TASKS AND EXERCISES:
**A.** According to the review of Ariadne auf Naxos at Wolf Trap, who was responsible for the staging?
**B.** Reproduce the passage of the review of Ariadne auf Naxos at Wolf Trap that runs from "Robert Battey, High" up to and including "Sun, August 19)".
**C.** Resume the review of Ariadne auf Naxos at Wolf Trap, picking up right after its final line.

EXCERPT PROVIDED:

____

Ariadne Marooned at Wolf Trap

(L to R) Anne-Carolyn Bird (Naiad), Marjorie Owens (Ariadne), Leena Chopra (Echo), and Jamie Van Eyck (Dryad) in Ariadne auf Naxos, Wolf Trap Opera, 2008 (photo by Kim Pensinger Witman)
(L to R) Anne-Carolyn Bird (Naiad), Marjorie Owens (Ariadne), Leena Chopra (Echo), and Jamie Van Eyck (Dryad) in Ariadne auf Naxos, Wolf Trap Opera, 2008 (photo by Kim Pensinger Witman)
After taking summer opera lovers to the island of Alcina last month, Wolf Trap Opera Company went to another island, in the Aegean Sea, where Ariadne found herself abandoned by Theseus. Well, sort of. To cap off a season in which the company has done everything just about as well as it could -- choice of operas, casting, staging, execution -- Wolf Trap turned to Richard Strauss's postmodern opera about an opera that has gone terribly, terribly wrong. Ariadne auf Naxos is the strangest work of the Strauss-von Hoffmannsthal partnership, conceived as an occasional work (part of an adaptation of Molière's Le Bourgeois Gentilhomme) and then revised to stand on its own. Some are not convinced of its merits, but it does struggle with the major question facing 20th-century music -- is pleasing the audience more important than staying true to your compositional vision?

Strauss turned his biting wit on himself, helping his librettist make a caricature out of the character of Der Komponist, the composer who is trying to complete an opera commission for a wealthy's patron's private entertainment. The two stars of the opera, a soprano and a tenor, compete in vanity for the composer's attention. The noble patron, more capricious than any singer, now wants the opera to be combined with the antics of a troupe of comic players, led by the flirty actress Zerbinetta. The staging by Thaddeus Strassberger exaggerated rather than merely set the differences between popular and serious, increasing the membership of Zerbinetta's band with the singers who appear in the second act as Najade, Dryade, and Echo (which included rehearsing a striptease number). Numerous gags, especially involving toilet paper and the Tenor in the bathroom, were interpolated, halting the action completely more than once.

Other Reviews:

Robert Battey, High Notes Abound in 'Ariadne' (Washington Post, August 18)

T. L. Ponick, 'Ariadne' a joyful jumble (Washington Times, August 18)

Tim Smith, Strauss' comedic 'Ariadne' a delight (Baltimore Sun, August 19)

____

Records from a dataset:
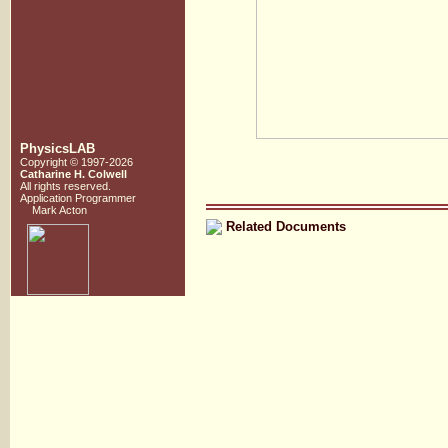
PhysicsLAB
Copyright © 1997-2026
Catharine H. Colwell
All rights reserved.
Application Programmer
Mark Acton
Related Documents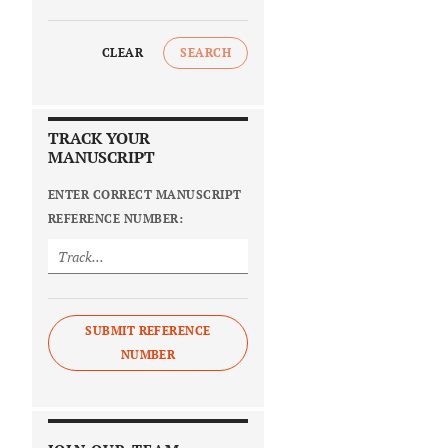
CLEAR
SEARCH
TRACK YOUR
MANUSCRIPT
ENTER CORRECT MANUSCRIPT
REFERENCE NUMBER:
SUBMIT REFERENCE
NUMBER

____

RESPONSES FOR EACH TASK:
**A.** Thaddeus Strassberger.

**B.**
Robert Battey, High Notes Abound in 'Ariadne' (Washington Post, August 18)

T. L. Ponick, 'Ariadne' a joyful jumble (Washington Times, August 18)

Tim Smith, Strauss' comedic 'Ariadne' a delight (Baltimore Sun, August 19)

**C.**
Playing to the burlesque in the story is fine, but to do so without the proper balance of respect for the serious side of Strauss's score misses the point. For all of the joking at his own expense, Strauss gives the most sublime music to Der Komponist in the first act and to Ariadne in the second. A director who distracts from it with stage business not even in the libretto should have his head examined. The lesson learned is not only that the composer sees his own high seriousness mocked but that levity and coquettishness may not be enough to sustain Zerbinetta. There was too much of the former in this production and not enough of the latter. In spite of that weakness, the sets designed by Erhard Rom were evocative, if slightly cramped, showing a dingy backstage area (becoming the stage space in the second act), as well as two adjoining dressing rooms.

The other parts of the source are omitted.